Ramona affiliated with the Democratic party, serving at different times as Central Committee Precinct chair, treasurer and manager of the Democratic Election Headquarters in Kalispell. For many years, she was the chief election judge of the Evergreen Precinct and along with her fellow election judges from both political parties, administered voting and ballot counting. She was passionate about women’s rights, the struggle of the poor, and the condition of the planet until her last day on it.

A technical revolution from electric cook stoves to the internet spanned Ramona’s lifetime. Getting a crash course on the day the nursing home closed in March of 2020 for Covid-19, she learned how to use a tablet and figured out the difference between “e” and “g” mail and to choose the right video chat platform, depending on who she was calling, to stay connected to her family through the pandemic.

Ramona resided for two and a half years at the Immanuel Lutheran Home where she made friends with staff — even with nurses to whom she refused to concede about being watched to take her medications. From her window she watched songbirds and squirrels at the feeders, scolded the ravens for stealing peanuts, and received an occasional visit from a horse named Diamond Gemini. She loved playing bingo and even better, winning bingo.

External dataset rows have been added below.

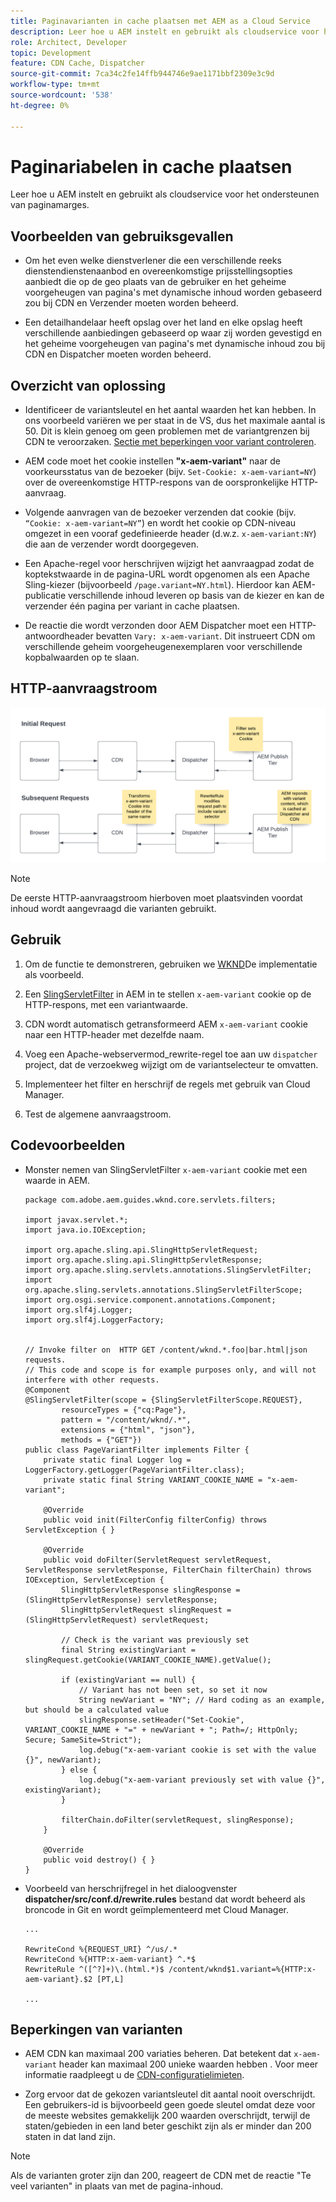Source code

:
 ```yaml
---
title: Paginavarianten in cache plaatsen met AEM as a Cloud Service
description: Leer hoe u AEM instelt en gebruikt als cloudservice voor het ondersteunen van paginamarges.
role: Architect, Developer
topic: Development
feature: CDN Cache, Dispatcher
source-git-commit: 7ca34c2fe14ffb944746e9ae1171bbf2309e3c9d
workflow-type: tm+mt
source-wordcount: '538'
ht-degree: 0%

---
```


# Paginariabelen in cache plaatsen

Leer hoe u AEM instelt en gebruikt als cloudservice voor het ondersteunen van paginamarges.

## Voorbeelden van gebruiksgevallen

+ Om het even welke dienstverlener die een verschillende reeks dienstendienstenaanbod en overeenkomstige prijsstellingsopties aanbiedt die op de geo plaats van de gebruiker en het geheime voorgeheugen van pagina&#39;s met dynamische inhoud worden gebaseerd zou bij CDN en Verzender moeten worden beheerd.

+ Een detailhandelaar heeft opslag over het land en elke opslag heeft verschillende aanbiedingen gebaseerd op waar zij worden gevestigd en het geheime voorgeheugen van pagina&#39;s met dynamische inhoud zou bij CDN en Dispatcher moeten worden beheerd.

## Overzicht van oplossing

+ Identificeer de variantsleutel en het aantal waarden het kan hebben. In ons voorbeeld variëren we per staat in de VS, dus het maximale aantal is 50. Dit is klein genoeg om geen problemen met de variantgrenzen bij CDN te veroorzaken. [Sectie met beperkingen voor variant controleren](#variant-limitations).

+ AEM code moet het cookie instellen __&quot;x-aem-variant&quot;__ naar de voorkeursstatus van de bezoeker (bijv. `Set-Cookie: x-aem-variant=NY`) over de overeenkomstige HTTP-respons van de oorspronkelijke HTTP-aanvraag.

+ Volgende aanvragen van de bezoeker verzenden dat cookie (bijv. `“Cookie: x-aem-variant=NY”`) en wordt het cookie op CDN-niveau omgezet in een vooraf gedefinieerde header (d.w.z. `x-aem-variant:NY`) die aan de verzender wordt doorgegeven.

+ Een Apache-regel voor herschrijven wijzigt het aanvraagpad zodat de koptekstwaarde in de pagina-URL wordt opgenomen als een Apache Sling-kiezer (bijvoorbeeld `/page.variant=NY.html`). Hierdoor kan AEM-publicatie verschillende inhoud leveren op basis van de kiezer en kan de verzender één pagina per variant in cache plaatsen.

+ De reactie die wordt verzonden door AEM Dispatcher moet een HTTP-antwoordheader bevatten `Vary: x-aem-variant`. Dit instrueert CDN om verschillende geheim voorgeheugenexemplaren voor verschillende kopbalwaarden op te slaan.

## HTTP-aanvraagstroom

![Variant cache-aanvraagstroom](./assets/variant-cache-request-flow.png)

>[!NOTE]
>
>De eerste HTTP-aanvraagstroom hierboven moet plaatsvinden voordat inhoud wordt aangevraagd die varianten gebruikt.

## Gebruik

1. Om de functie te demonstreren, gebruiken we [WKND](https://experienceleague.adobe.com/docs/experience-manager-learn/getting-started-wknd-tutorial-develop/overview.html)De implementatie als voorbeeld.

1. Een [SlingServletFilter](https://sling.apache.org/documentation/the-sling-engine/filters.html) in AEM in te stellen `x-aem-variant` cookie op de HTTP-respons, met een variantwaarde.

1. CDN wordt automatisch getransformeerd AEM `x-aem-variant` cookie naar een HTTP-header met dezelfde naam.

1. Voeg een Apache-webservermod_rewrite-regel toe aan uw `dispatcher` project, dat de verzoekweg wijzigt om de variantselecteur te omvatten.

1. Implementeer het filter en herschrijf de regels met gebruik van Cloud Manager.

1. Test de algemene aanvraagstroom.

## Codevoorbeelden

+ Monster nemen van SlingServletFilter `x-aem-variant` cookie met een waarde in AEM.

   ```
   package com.adobe.aem.guides.wknd.core.servlets.filters;
   
   import javax.servlet.*;
   import java.io.IOException;
   
   import org.apache.sling.api.SlingHttpServletRequest;
   import org.apache.sling.api.SlingHttpServletResponse;
   import org.apache.sling.servlets.annotations.SlingServletFilter;
   import org.apache.sling.servlets.annotations.SlingServletFilterScope;
   import org.osgi.service.component.annotations.Component;
   import org.slf4j.Logger;
   import org.slf4j.LoggerFactory;
   
   
   // Invoke filter on  HTTP GET /content/wknd.*.foo|bar.html|json requests.
   // This code and scope is for example purposes only, and will not interfere with other requests.
   @Component
   @SlingServletFilter(scope = {SlingServletFilterScope.REQUEST},
           resourceTypes = {"cq:Page"},
           pattern = "/content/wknd/.*",
           extensions = {"html", "json"},
           methods = {"GET"})
   public class PageVariantFilter implements Filter {
       private static final Logger log = LoggerFactory.getLogger(PageVariantFilter.class);
       private static final String VARIANT_COOKIE_NAME = "x-aem-variant";
   
       @Override
       public void init(FilterConfig filterConfig) throws ServletException { }
   
       @Override
       public void doFilter(ServletRequest servletRequest, ServletResponse servletResponse, FilterChain filterChain) throws IOException, ServletException {
           SlingHttpServletResponse slingResponse = (SlingHttpServletResponse) servletResponse;
           SlingHttpServletRequest slingRequest = (SlingHttpServletRequest) servletRequest;
   
           // Check is the variant was previously set
           final String existingVariant = slingRequest.getCookie(VARIANT_COOKIE_NAME).getValue();
   
           if (existingVariant == null) {
               // Variant has not been set, so set it now
               String newVariant = "NY"; // Hard coding as an example, but should be a calculated value
               slingResponse.setHeader("Set-Cookie", VARIANT_COOKIE_NAME + "=" + newVariant + "; Path=/; HttpOnly; Secure; SameSite=Strict");
               log.debug("x-aem-variant cookie is set with the value {}", newVariant);
           } else {
               log.debug("x-aem-variant previously set with value {}", existingVariant);
           }
   
           filterChain.doFilter(servletRequest, slingResponse);
       }
   
       @Override
       public void destroy() { }
   }
   ```

+ Voorbeeld van herschrijfregel in het dialoogvenster __dispatcher/src/conf.d/rewrite.rules__ bestand dat wordt beheerd als broncode in Git en wordt geïmplementeerd met Cloud Manager.

   ```
   ...
   
   RewriteCond %{REQUEST_URI} ^/us/.*  
   RewriteCond %{HTTP:x-aem-variant} ^.*$  
   RewriteRule ^([^?]+)\.(html.*)$ /content/wknd$1.variant=%{HTTP:x-aem-variant}.$2 [PT,L] 
   
   ...
   ```

## Beperkingen van varianten

+ AEM CDN kan maximaal 200 variaties beheren. Dat betekent dat `x-aem-variant` header kan maximaal 200 unieke waarden hebben . Voor meer informatie raadpleegt u de [CDN-configuratielimieten](https://docs.fastly.com/en/guides/resource-limits).

+ Zorg ervoor dat de gekozen variantsleutel dit aantal nooit overschrijdt.  Een gebruikers-id is bijvoorbeeld geen goede sleutel omdat deze voor de meeste websites gemakkelijk 200 waarden overschrijdt, terwijl de staten/gebieden in een land beter geschikt zijn als er minder dan 200 staten in dat land zijn.

>[!NOTE]
>
>Als de varianten groter zijn dan 200, reageert de CDN met de reactie &quot;Te veel varianten&quot; in plaats van met de pagina-inhoud.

She was allergic to dogs and cats and horses. She preferred Montana-made Cream of the West cereal, loved peonies, begonias, geraniums and petunias, and the colors blue and pink. When she found something quite amusing, her whole body shook with mirth. She was famous for her canned pickles, potato salad, and turkey gravy and once earned $700 at auction for her huckleberry cobbler.

She wanted to live for the birth of another great-grandchild and her grandson’s wedding in May, and so she did, with grace until passing away.

Ramona is survived by her “chickens” — kids, Glenn, Cathleen, Colleen and Mary Beth; grandkids, Scott, Claire, Jamie, Greg, Kayla and Eric; her great-grandkids, Marlie, Ashlyn and Taytum; her kids and grandkids’ spouses and partners, Shelley, Clay, Shelby, Meg, Lindsay and Luke; brother Maynard and family; and nieces, nephews, cousins, friends, neighbors and caregivers.

A celebration of Ramona’s life will be held today, Aug. 21, at 1:30 p.m. at the Hampton Inn in Kalispell.

Friends are encouraged to visit the website www.buffalohillfh.com to leave notes of condolence for the family. Buffalo Hill Funeral Home and Crematory is caring for the family.